= Task statement =
Your answer must be the records below, repeated exactly, with every picture left out.

= Entries shown =
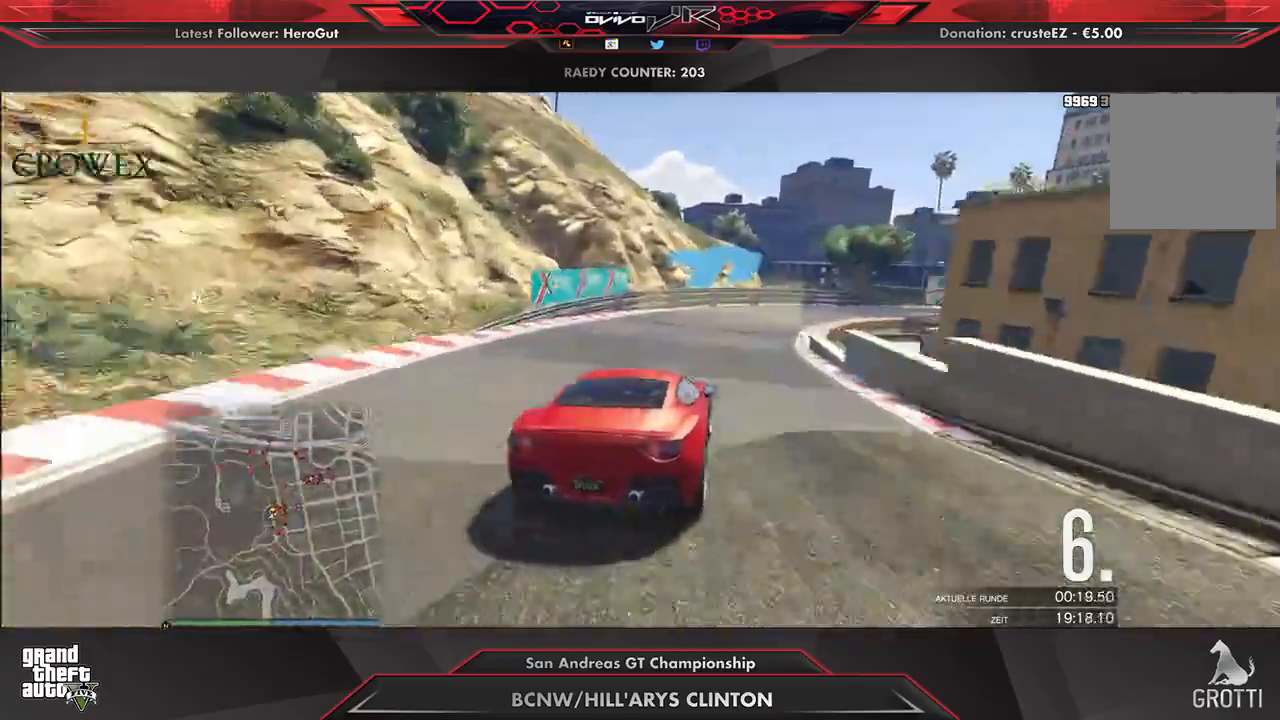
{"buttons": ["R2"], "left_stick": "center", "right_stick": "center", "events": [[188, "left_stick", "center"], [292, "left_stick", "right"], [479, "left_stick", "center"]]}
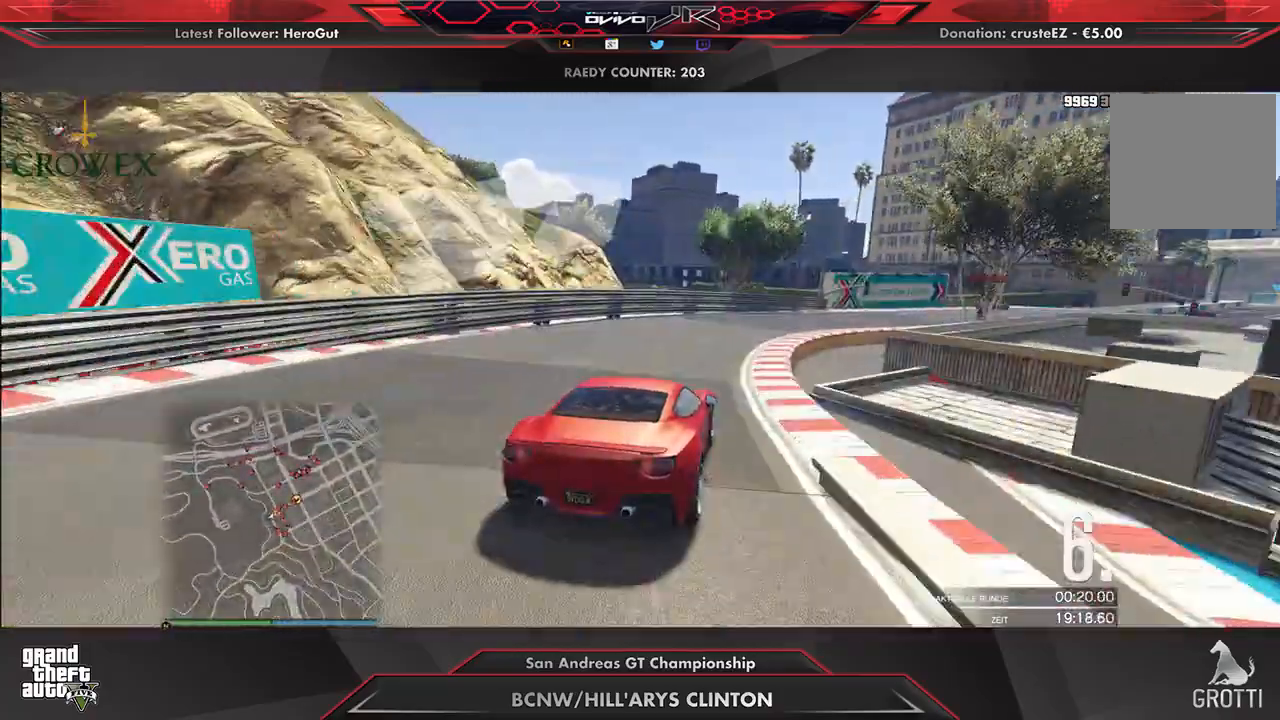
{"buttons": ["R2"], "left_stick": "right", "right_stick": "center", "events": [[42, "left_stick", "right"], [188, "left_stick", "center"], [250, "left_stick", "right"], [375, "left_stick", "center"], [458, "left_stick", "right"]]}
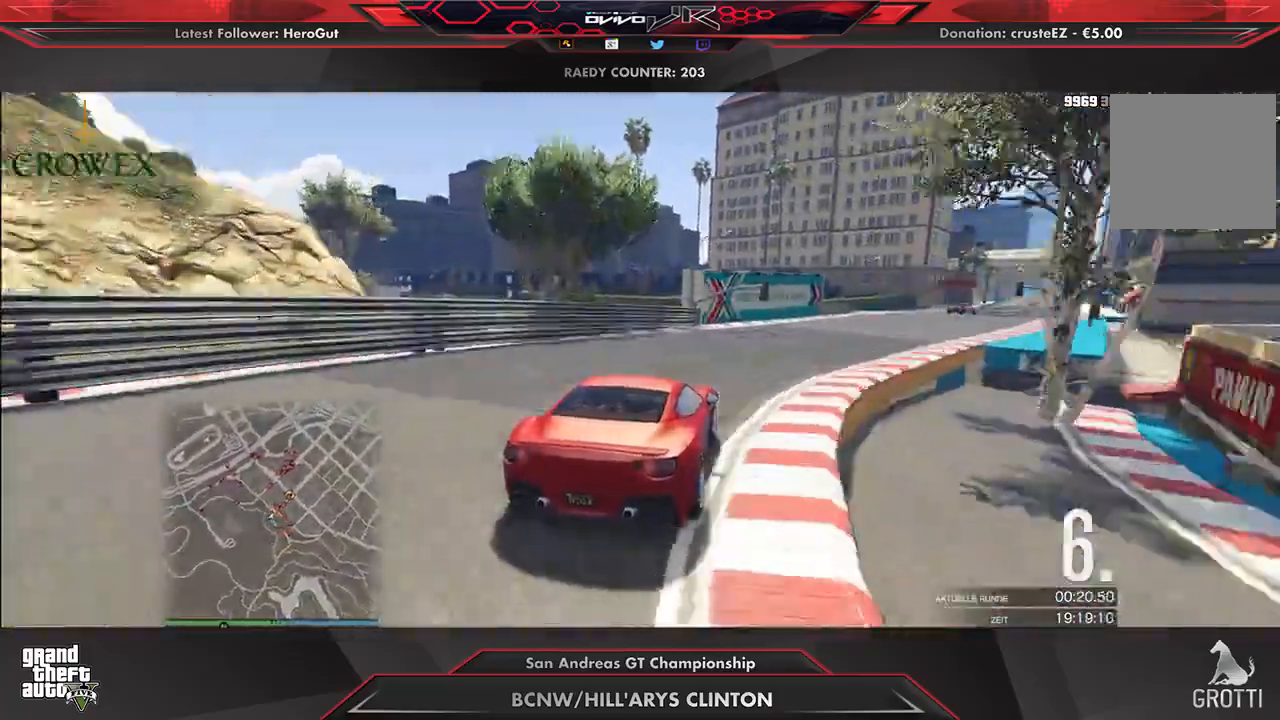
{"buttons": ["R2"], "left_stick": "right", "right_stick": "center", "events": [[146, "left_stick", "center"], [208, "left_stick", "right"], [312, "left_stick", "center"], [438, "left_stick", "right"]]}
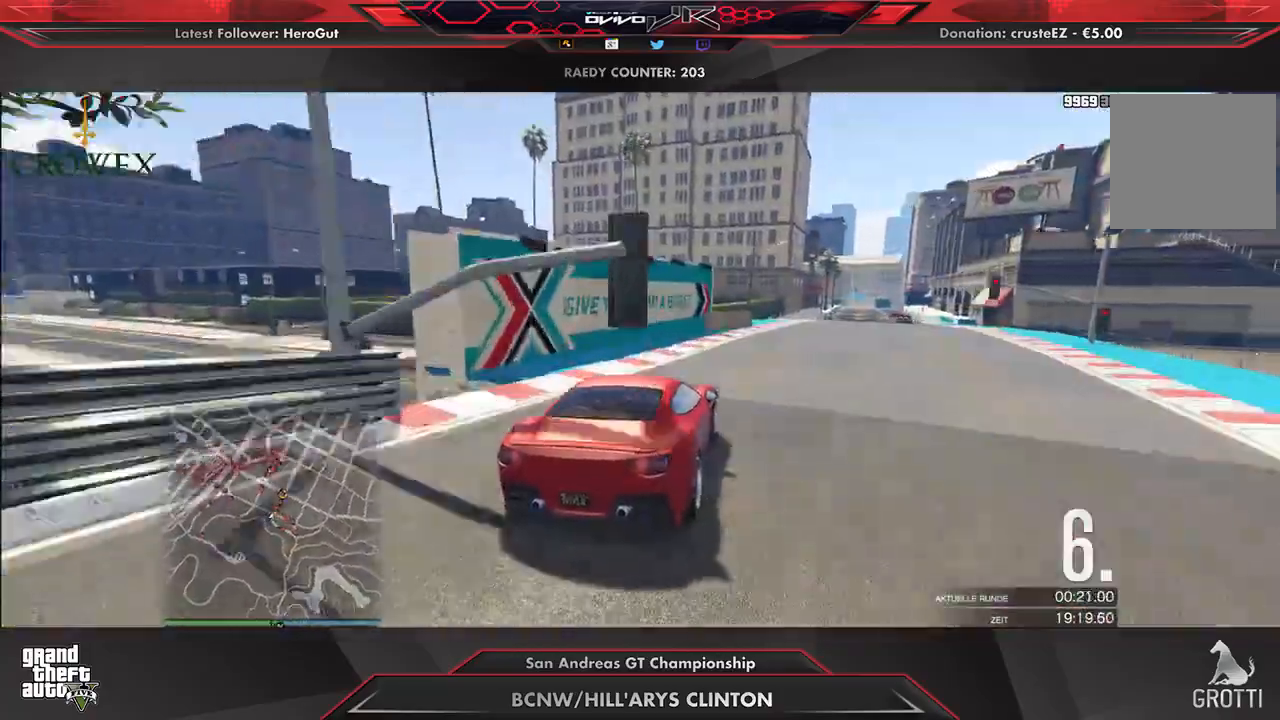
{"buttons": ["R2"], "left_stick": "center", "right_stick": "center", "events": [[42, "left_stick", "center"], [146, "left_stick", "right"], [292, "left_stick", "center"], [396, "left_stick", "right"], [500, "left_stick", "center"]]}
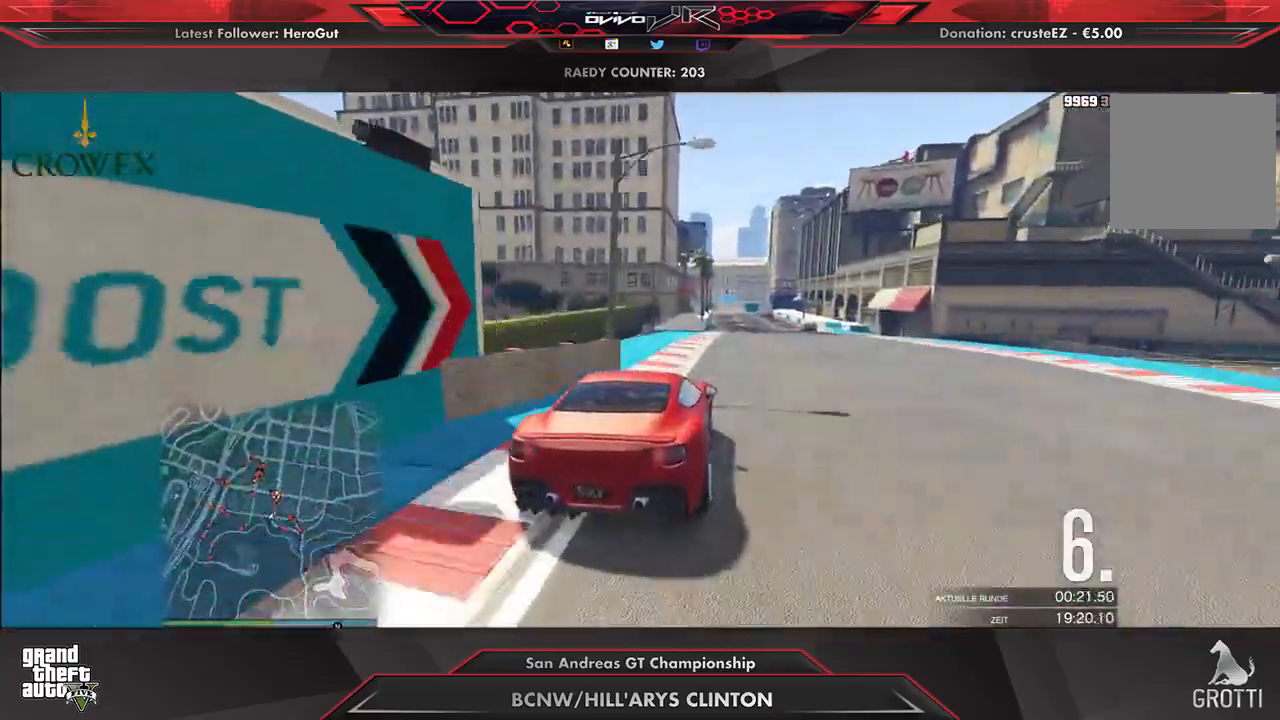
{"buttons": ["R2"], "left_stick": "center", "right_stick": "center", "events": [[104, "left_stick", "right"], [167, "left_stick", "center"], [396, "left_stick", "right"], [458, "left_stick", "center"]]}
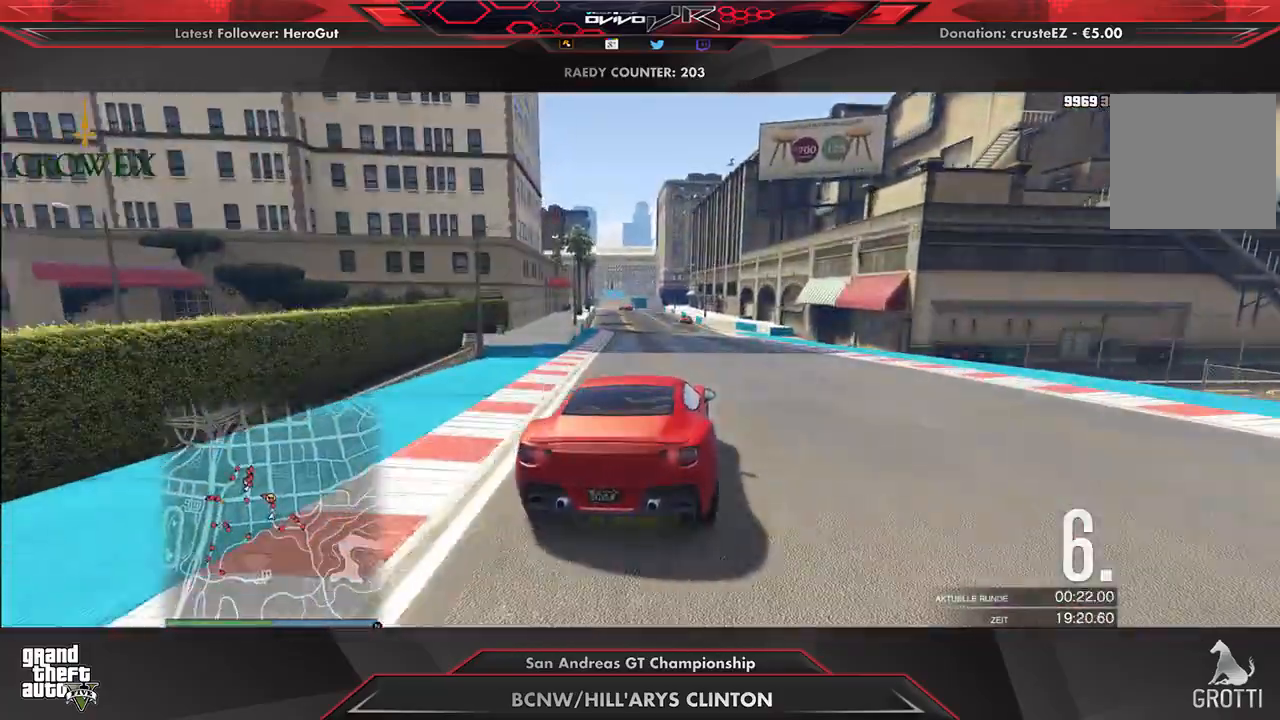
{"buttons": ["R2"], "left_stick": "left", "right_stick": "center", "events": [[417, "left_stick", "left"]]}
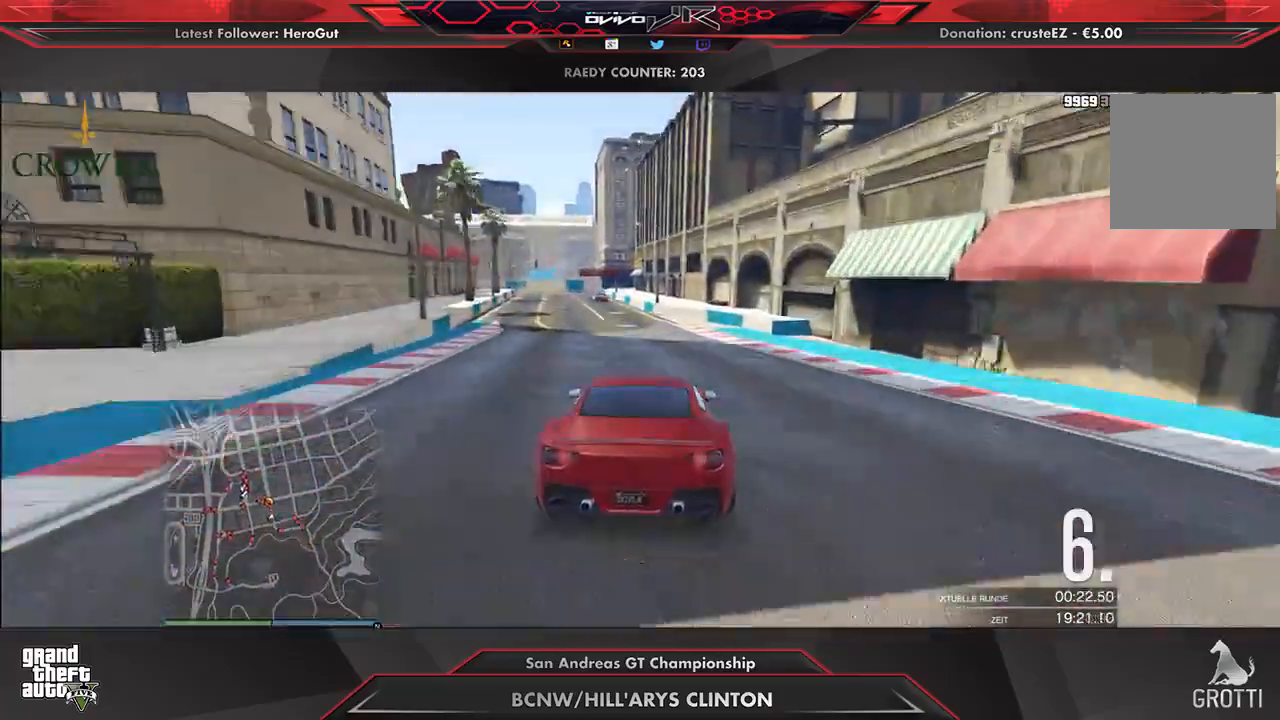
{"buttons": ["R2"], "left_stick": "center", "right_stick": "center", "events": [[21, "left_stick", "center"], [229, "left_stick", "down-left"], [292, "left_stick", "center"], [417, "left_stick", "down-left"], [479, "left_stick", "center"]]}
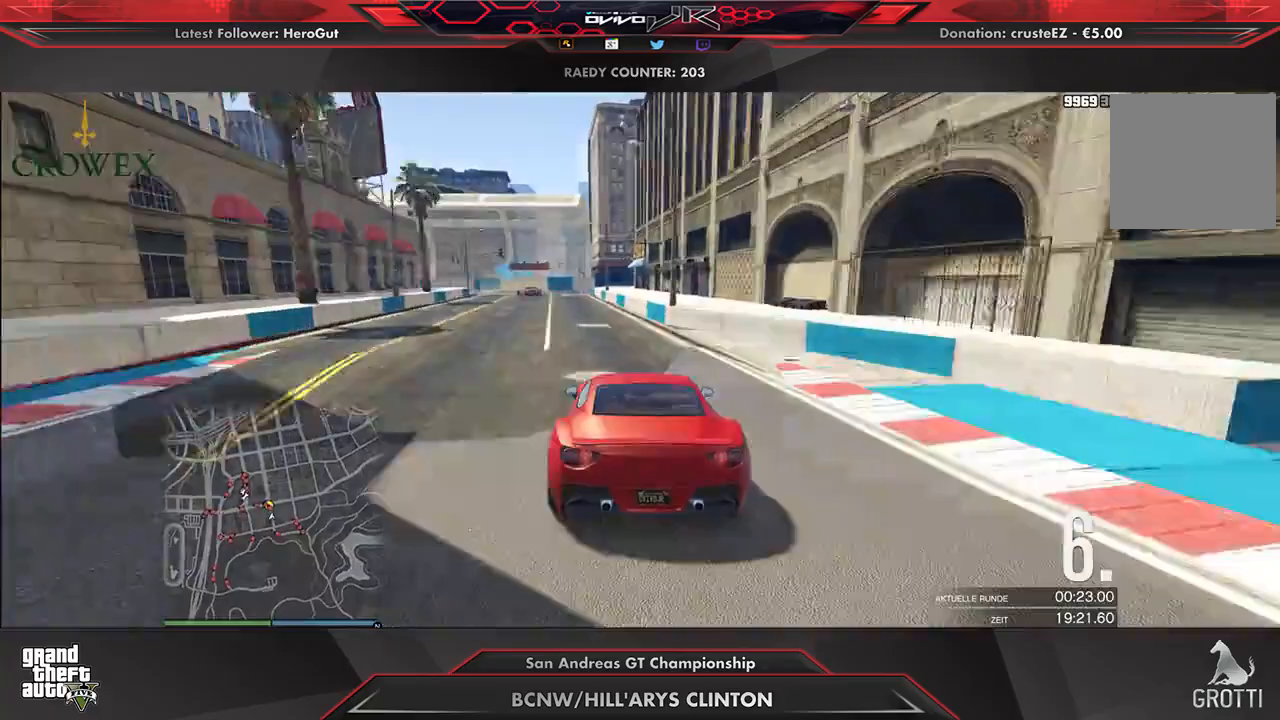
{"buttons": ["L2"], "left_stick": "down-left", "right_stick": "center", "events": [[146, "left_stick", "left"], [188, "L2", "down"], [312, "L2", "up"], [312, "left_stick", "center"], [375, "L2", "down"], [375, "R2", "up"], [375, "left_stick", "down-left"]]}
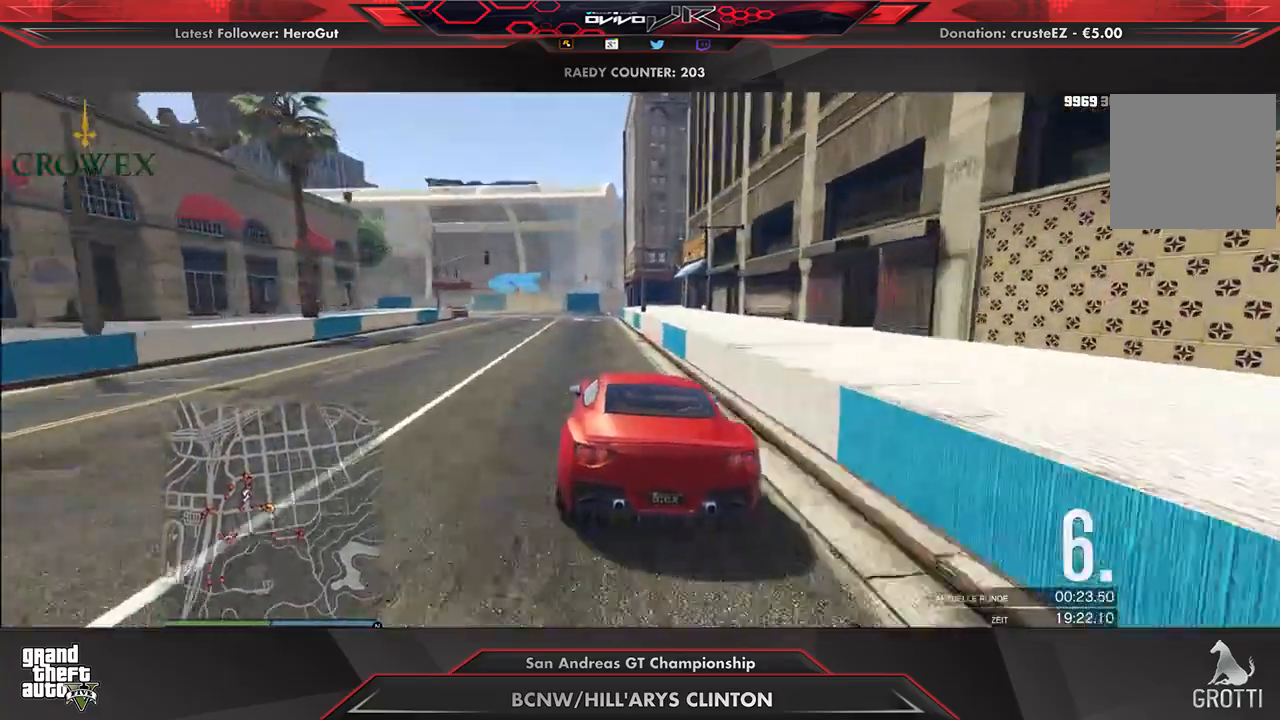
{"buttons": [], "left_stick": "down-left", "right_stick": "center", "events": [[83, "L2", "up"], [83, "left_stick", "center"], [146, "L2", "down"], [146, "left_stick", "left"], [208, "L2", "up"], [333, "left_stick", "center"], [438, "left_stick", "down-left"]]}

= Answer for the task =
{"buttons": ["R2"], "left_stick": "center", "right_stick": "center", "events": [[188, "left_stick", "center"], [292, "left_stick", "right"], [479, "left_stick", "center"]]}
{"buttons": ["R2"], "left_stick": "right", "right_stick": "center", "events": [[42, "left_stick", "right"], [188, "left_stick", "center"], [250, "left_stick", "right"], [375, "left_stick", "center"], [458, "left_stick", "right"]]}
{"buttons": ["R2"], "left_stick": "right", "right_stick": "center", "events": [[146, "left_stick", "center"], [208, "left_stick", "right"], [312, "left_stick", "center"], [438, "left_stick", "right"]]}
{"buttons": ["R2"], "left_stick": "center", "right_stick": "center", "events": [[42, "left_stick", "center"], [146, "left_stick", "right"], [292, "left_stick", "center"], [396, "left_stick", "right"], [500, "left_stick", "center"]]}
{"buttons": ["R2"], "left_stick": "center", "right_stick": "center", "events": [[104, "left_stick", "right"], [167, "left_stick", "center"], [396, "left_stick", "right"], [458, "left_stick", "center"]]}
{"buttons": ["R2"], "left_stick": "left", "right_stick": "center", "events": [[417, "left_stick", "left"]]}
{"buttons": ["R2"], "left_stick": "center", "right_stick": "center", "events": [[21, "left_stick", "center"], [229, "left_stick", "down-left"], [292, "left_stick", "center"], [417, "left_stick", "down-left"], [479, "left_stick", "center"]]}
{"buttons": ["L2"], "left_stick": "down-left", "right_stick": "center", "events": [[146, "left_stick", "left"], [188, "L2", "down"], [312, "L2", "up"], [312, "left_stick", "center"], [375, "L2", "down"], [375, "R2", "up"], [375, "left_stick", "down-left"]]}
{"buttons": [], "left_stick": "down-left", "right_stick": "center", "events": [[83, "L2", "up"], [83, "left_stick", "center"], [146, "L2", "down"], [146, "left_stick", "left"], [208, "L2", "up"], [333, "left_stick", "center"], [438, "left_stick", "down-left"]]}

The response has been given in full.